### Problem to solve
Below are the records. Write out the lines running from the line with "### **Audit Features**" up to and including the line with "- User activity logging", matching them character for character.

[Saved entries]
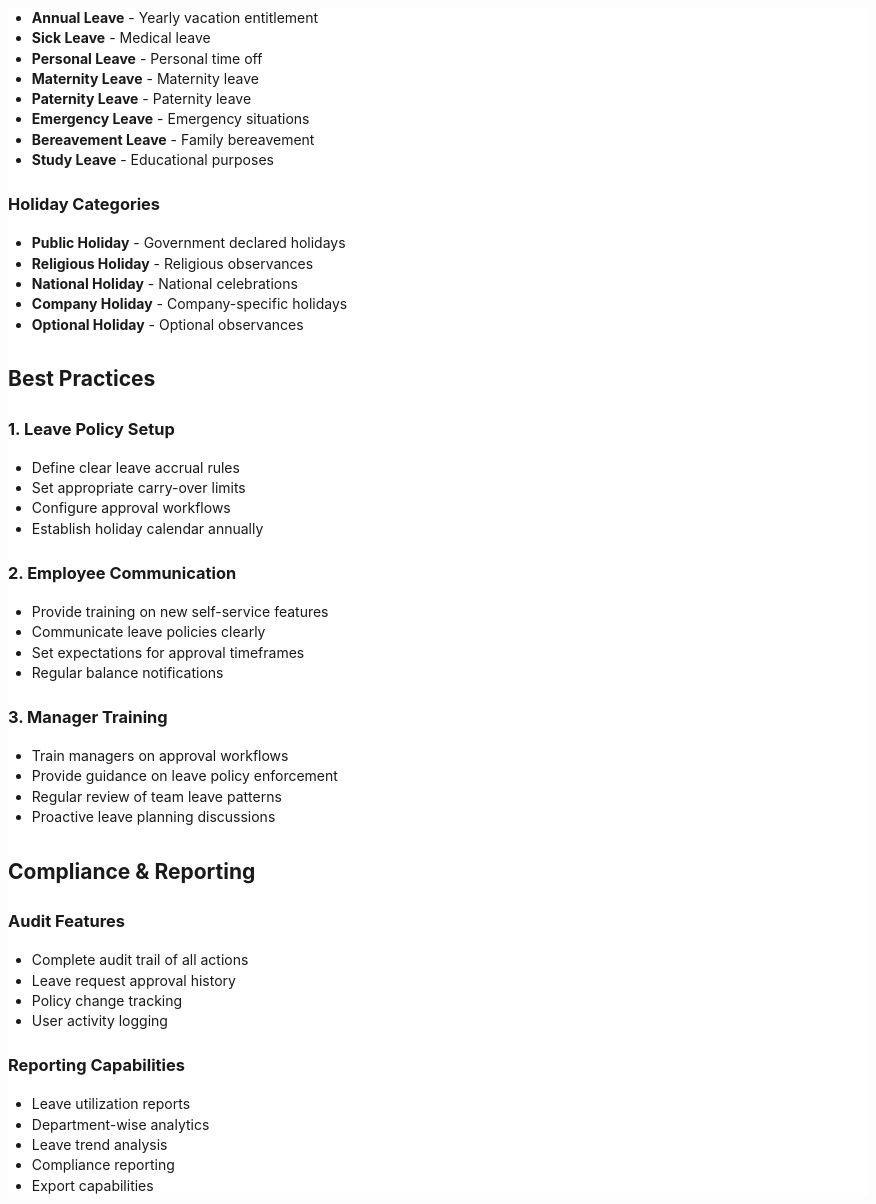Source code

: - **Annual Leave** - Yearly vacation entitlement
- **Sick Leave** - Medical leave
- **Personal Leave** - Personal time off
- **Maternity Leave** - Maternity leave
- **Paternity Leave** - Paternity leave
- **Emergency Leave** - Emergency situations
- **Bereavement Leave** - Family bereavement
- **Study Leave** - Educational purposes

### **Holiday Categories**
- **Public Holiday** - Government declared holidays
- **Religious Holiday** - Religious observances
- **National Holiday** - National celebrations
- **Company Holiday** - Company-specific holidays
- **Optional Holiday** - Optional observances

## Best Practices

### **1. Leave Policy Setup**
- Define clear leave accrual rules
- Set appropriate carry-over limits
- Configure approval workflows
- Establish holiday calendar annually

### **2. Employee Communication**
- Provide training on new self-service features
- Communicate leave policies clearly
- Set expectations for approval timeframes
- Regular balance notifications

### **3. Manager Training**
- Train managers on approval workflows
- Provide guidance on leave policy enforcement
- Regular review of team leave patterns
- Proactive leave planning discussions

## Compliance & Reporting

### **Audit Features**
- Complete audit trail of all actions
- Leave request approval history
- Policy change tracking
- User activity logging

### **Reporting Capabilities**
- Leave utilization reports
- Department-wise analytics
- Leave trend analysis
- Compliance reporting
- Export capabilities

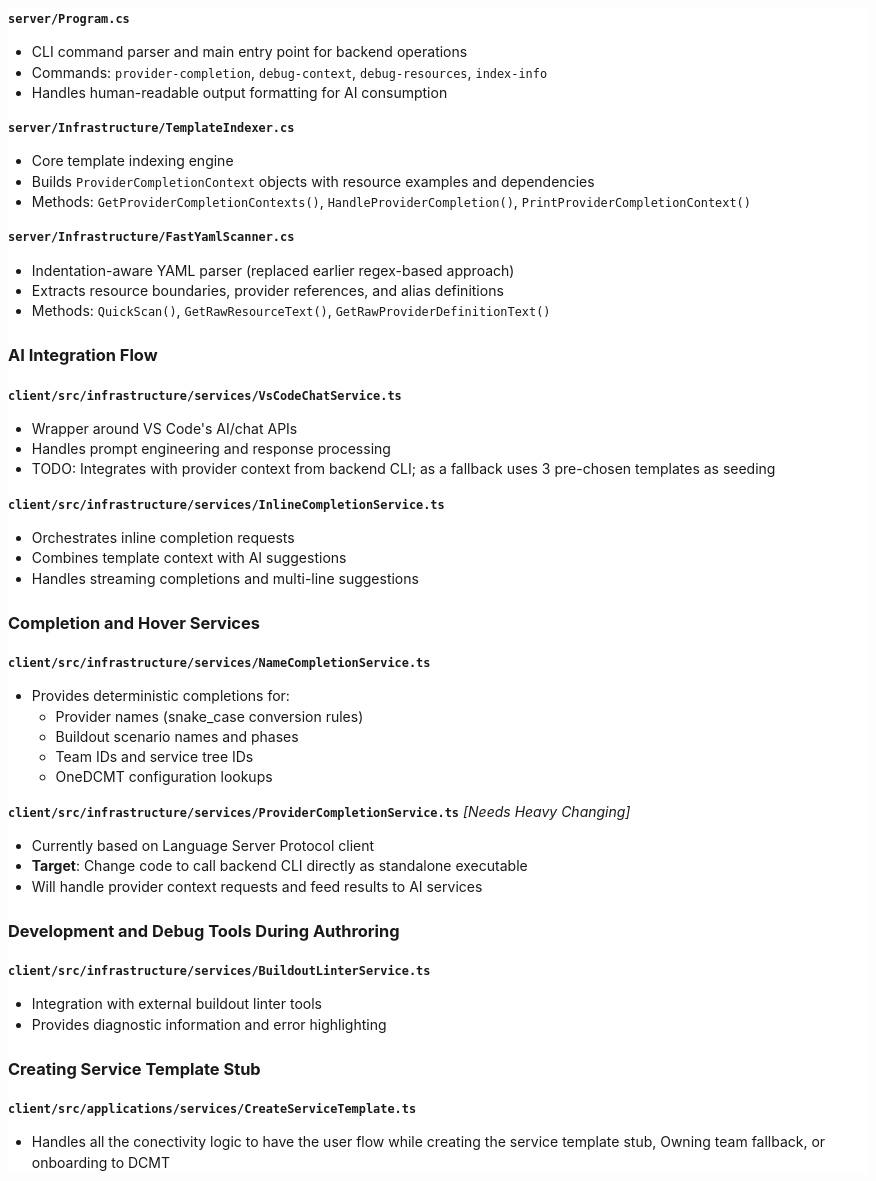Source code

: **`server/Program.cs`**
- CLI command parser and main entry point for backend operations
- Commands: `provider-completion`, `debug-context`, `debug-resources`, `index-info`
- Handles human-readable output formatting for AI consumption

**`server/Infrastructure/TemplateIndexer.cs`**
- Core template indexing engine
- Builds `ProviderCompletionContext` objects with resource examples and dependencies
- Methods: `GetProviderCompletionContexts()`, `HandleProviderCompletion()`, `PrintProviderCompletionContext()`

**`server/Infrastructure/FastYamlScanner.cs`**
- Indentation-aware YAML parser (replaced earlier regex-based approach)
- Extracts resource boundaries, provider references, and alias definitions
- Methods: `QuickScan()`, `GetRawResourceText()`, `GetRawProviderDefinitionText()`

### AI Integration Flow

**`client/src/infrastructure/services/VsCodeChatService.ts`**
- Wrapper around VS Code's AI/chat APIs
- Handles prompt engineering and response processing
- TODO: Integrates with provider context from backend CLI; as a fallback uses 3 pre-chosen templates as seeding

**`client/src/infrastructure/services/InlineCompletionService.ts`**
- Orchestrates inline completion requests
- Combines template context with AI suggestions
- Handles streaming completions and multi-line suggestions

### Completion and Hover Services

**`client/src/infrastructure/services/NameCompletionService.ts`**
- Provides deterministic completions for:
  - Provider names (snake_case conversion rules)
  - Buildout scenario names and phases
  - Team IDs and service tree IDs
  - OneDCMT configuration lookups

**`client/src/infrastructure/services/ProviderCompletionService.ts`** *[Needs Heavy Changing]*
- Currently based on Language Server Protocol client
- **Target**: Change code to call backend CLI directly as standalone executable
- Will handle provider context requests and feed results to AI services

### Development and Debug Tools During Authroring

**`client/src/infrastructure/services/BuildoutLinterService.ts`**
- Integration with external buildout linter tools
- Provides diagnostic information and error highlighting

### Creating Service Template Stub
**`client/src/applications/services/CreateServiceTemplate.ts`**
- Handles all the conectivity logic to have the user flow while creating the service template stub, Owning team fallback, or onboarding to DCMT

### Answer to the problem
### **Audit Features**
- Complete audit trail of all actions
- Leave request approval history
- Policy change tracking
- User activity logging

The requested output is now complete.